» Work item: A single number is all that's needed: how many lines in the data contain the string "přírody".

START Data extracts

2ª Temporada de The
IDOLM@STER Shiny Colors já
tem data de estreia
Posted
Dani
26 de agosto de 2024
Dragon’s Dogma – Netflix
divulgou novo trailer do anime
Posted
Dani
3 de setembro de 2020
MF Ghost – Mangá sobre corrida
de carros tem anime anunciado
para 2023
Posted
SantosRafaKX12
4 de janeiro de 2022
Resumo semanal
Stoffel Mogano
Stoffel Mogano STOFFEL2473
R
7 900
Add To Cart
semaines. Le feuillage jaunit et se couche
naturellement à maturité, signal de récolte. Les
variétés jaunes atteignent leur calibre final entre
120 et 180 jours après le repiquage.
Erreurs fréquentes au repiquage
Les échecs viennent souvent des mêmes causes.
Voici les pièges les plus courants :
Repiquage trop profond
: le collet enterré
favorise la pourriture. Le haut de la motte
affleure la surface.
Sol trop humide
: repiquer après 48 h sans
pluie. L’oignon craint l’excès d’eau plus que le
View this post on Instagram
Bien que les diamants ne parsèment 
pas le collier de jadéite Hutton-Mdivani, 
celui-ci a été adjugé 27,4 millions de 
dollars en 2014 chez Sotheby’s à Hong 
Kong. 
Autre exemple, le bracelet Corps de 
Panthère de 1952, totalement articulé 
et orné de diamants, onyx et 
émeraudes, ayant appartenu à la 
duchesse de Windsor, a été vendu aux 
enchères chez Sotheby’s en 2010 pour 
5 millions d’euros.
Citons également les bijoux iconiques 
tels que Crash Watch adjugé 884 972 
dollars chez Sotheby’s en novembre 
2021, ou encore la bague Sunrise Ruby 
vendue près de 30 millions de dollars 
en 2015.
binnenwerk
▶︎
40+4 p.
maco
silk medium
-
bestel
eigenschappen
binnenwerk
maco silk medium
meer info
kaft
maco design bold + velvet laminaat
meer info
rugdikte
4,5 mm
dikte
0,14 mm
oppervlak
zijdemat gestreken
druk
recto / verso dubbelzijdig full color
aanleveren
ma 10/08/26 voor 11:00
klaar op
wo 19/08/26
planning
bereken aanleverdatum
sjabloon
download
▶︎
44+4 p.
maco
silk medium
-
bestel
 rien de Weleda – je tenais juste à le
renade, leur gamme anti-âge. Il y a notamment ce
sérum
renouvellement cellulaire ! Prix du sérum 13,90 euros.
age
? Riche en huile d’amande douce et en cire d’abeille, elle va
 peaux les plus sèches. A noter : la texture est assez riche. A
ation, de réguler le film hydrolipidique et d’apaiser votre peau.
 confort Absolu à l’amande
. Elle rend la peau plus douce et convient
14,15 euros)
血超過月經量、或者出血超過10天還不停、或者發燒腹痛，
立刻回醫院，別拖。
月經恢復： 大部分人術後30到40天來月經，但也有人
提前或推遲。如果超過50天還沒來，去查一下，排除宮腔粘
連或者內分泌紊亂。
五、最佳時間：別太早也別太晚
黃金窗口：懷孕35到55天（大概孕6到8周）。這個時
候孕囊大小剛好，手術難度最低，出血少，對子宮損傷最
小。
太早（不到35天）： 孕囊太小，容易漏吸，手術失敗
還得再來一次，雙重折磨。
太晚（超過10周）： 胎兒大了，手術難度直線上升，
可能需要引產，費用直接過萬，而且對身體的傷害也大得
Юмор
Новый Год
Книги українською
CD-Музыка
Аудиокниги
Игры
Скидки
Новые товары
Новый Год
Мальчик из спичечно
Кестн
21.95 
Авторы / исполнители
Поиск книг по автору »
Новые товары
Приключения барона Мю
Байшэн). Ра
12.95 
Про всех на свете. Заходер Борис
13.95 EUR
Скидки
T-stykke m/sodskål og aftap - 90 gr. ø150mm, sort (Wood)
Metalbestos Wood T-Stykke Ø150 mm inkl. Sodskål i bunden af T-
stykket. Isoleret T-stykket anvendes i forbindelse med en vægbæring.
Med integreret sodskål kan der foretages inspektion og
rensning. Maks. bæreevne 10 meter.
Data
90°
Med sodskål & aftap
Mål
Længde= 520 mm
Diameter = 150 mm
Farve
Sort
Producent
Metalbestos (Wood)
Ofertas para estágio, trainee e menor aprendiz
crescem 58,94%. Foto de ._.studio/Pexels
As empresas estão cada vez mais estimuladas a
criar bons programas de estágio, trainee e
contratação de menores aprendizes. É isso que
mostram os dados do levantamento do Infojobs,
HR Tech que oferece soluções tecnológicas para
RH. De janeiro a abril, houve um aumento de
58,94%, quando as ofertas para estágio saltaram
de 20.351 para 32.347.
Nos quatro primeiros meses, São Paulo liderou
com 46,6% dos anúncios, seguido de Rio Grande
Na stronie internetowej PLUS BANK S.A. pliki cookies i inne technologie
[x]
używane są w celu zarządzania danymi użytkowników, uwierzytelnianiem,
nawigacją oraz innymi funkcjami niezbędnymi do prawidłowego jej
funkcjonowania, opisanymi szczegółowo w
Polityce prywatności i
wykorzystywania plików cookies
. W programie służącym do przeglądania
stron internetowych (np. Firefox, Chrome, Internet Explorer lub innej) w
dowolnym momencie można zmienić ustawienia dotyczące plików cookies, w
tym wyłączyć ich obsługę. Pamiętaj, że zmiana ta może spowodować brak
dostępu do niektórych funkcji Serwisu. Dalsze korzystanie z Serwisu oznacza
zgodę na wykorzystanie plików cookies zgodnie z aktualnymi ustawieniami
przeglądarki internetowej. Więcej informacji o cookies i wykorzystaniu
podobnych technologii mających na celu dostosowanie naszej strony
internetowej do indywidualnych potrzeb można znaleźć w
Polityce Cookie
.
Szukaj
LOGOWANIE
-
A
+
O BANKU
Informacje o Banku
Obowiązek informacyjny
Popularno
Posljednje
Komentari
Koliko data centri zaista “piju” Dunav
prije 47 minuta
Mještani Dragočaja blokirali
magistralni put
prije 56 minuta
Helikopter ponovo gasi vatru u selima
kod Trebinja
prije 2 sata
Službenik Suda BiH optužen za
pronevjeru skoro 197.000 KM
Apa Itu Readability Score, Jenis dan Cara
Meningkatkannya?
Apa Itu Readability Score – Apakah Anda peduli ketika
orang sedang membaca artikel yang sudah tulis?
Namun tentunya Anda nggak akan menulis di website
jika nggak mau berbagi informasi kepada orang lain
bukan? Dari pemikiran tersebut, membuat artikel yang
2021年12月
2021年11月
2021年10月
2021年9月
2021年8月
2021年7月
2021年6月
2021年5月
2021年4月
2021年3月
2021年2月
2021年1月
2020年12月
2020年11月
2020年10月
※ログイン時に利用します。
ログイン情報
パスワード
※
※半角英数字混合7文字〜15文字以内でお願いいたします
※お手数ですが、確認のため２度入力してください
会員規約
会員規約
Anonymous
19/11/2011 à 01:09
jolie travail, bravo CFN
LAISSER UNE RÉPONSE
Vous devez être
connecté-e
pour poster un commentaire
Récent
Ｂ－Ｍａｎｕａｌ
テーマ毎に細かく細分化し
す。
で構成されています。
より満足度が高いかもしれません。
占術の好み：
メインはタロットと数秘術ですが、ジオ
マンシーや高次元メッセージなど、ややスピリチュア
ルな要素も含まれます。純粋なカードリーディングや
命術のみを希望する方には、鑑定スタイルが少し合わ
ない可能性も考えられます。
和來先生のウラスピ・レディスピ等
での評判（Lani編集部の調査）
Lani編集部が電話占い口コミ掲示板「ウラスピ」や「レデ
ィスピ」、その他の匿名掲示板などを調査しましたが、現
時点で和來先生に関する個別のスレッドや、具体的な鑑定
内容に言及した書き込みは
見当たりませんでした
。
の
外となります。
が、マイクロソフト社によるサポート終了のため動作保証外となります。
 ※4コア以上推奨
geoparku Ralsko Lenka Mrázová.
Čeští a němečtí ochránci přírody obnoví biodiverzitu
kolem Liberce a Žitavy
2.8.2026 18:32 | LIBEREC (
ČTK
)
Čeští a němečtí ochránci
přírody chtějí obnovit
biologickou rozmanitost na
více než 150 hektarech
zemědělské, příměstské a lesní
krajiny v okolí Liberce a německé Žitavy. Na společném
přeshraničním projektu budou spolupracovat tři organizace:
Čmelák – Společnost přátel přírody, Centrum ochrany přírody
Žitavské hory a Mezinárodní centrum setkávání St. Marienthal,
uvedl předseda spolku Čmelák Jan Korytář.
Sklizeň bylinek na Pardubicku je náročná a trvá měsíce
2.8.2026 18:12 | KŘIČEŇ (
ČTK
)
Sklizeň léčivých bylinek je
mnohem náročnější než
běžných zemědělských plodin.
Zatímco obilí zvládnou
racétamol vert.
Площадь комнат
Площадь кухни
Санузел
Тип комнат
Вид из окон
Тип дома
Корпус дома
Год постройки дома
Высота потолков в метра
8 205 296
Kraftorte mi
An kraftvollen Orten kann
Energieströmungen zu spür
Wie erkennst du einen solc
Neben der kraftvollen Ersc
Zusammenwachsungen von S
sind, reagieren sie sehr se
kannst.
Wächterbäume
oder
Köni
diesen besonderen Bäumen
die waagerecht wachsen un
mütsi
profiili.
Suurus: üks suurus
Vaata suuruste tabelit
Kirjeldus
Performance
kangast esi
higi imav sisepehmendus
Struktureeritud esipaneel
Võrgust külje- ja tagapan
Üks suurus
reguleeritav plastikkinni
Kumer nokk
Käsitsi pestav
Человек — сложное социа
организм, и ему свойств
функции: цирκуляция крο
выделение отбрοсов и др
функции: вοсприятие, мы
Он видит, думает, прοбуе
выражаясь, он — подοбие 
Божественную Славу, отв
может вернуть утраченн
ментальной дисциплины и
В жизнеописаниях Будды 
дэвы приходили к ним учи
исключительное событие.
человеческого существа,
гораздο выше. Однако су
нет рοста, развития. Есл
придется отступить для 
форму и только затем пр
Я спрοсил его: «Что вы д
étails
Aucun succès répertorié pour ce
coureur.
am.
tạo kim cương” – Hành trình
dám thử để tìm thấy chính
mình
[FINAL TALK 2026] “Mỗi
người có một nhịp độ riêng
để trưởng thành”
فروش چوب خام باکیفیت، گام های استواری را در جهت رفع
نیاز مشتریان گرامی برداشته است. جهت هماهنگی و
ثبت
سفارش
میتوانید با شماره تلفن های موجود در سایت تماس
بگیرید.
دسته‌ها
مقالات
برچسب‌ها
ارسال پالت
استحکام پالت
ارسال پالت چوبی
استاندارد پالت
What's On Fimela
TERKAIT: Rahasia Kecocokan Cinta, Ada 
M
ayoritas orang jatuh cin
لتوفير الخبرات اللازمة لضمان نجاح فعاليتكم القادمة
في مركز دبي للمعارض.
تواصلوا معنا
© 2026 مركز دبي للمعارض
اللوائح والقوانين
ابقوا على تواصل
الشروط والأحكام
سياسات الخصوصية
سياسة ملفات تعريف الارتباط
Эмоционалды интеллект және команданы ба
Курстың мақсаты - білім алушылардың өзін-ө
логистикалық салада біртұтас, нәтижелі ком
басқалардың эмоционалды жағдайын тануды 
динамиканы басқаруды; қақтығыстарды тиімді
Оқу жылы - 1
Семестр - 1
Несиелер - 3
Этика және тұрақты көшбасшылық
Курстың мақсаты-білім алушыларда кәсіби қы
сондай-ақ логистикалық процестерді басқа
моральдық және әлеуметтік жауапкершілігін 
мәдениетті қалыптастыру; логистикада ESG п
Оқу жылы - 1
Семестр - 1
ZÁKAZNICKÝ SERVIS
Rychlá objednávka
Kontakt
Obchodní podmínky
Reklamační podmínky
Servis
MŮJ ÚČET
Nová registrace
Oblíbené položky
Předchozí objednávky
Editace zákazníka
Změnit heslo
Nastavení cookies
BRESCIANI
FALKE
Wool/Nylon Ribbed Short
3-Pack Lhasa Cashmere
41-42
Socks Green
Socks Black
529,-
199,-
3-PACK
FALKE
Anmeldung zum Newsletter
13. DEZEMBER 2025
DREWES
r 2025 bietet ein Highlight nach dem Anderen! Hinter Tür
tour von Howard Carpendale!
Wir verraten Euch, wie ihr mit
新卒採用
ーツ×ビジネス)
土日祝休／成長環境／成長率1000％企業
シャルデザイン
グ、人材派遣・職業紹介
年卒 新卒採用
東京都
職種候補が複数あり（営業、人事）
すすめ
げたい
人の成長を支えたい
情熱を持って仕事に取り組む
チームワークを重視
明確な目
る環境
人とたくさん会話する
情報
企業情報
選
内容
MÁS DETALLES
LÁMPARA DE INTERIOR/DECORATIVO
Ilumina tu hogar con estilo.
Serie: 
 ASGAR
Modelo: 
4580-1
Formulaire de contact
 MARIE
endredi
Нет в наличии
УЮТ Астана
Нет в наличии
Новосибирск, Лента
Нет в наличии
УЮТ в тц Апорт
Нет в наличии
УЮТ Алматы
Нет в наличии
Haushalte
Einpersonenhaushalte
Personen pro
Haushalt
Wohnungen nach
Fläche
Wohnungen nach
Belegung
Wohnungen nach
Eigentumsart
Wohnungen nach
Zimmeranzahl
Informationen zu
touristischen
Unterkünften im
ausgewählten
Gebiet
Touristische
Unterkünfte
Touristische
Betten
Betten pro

END Data extracts

» Answer box: 3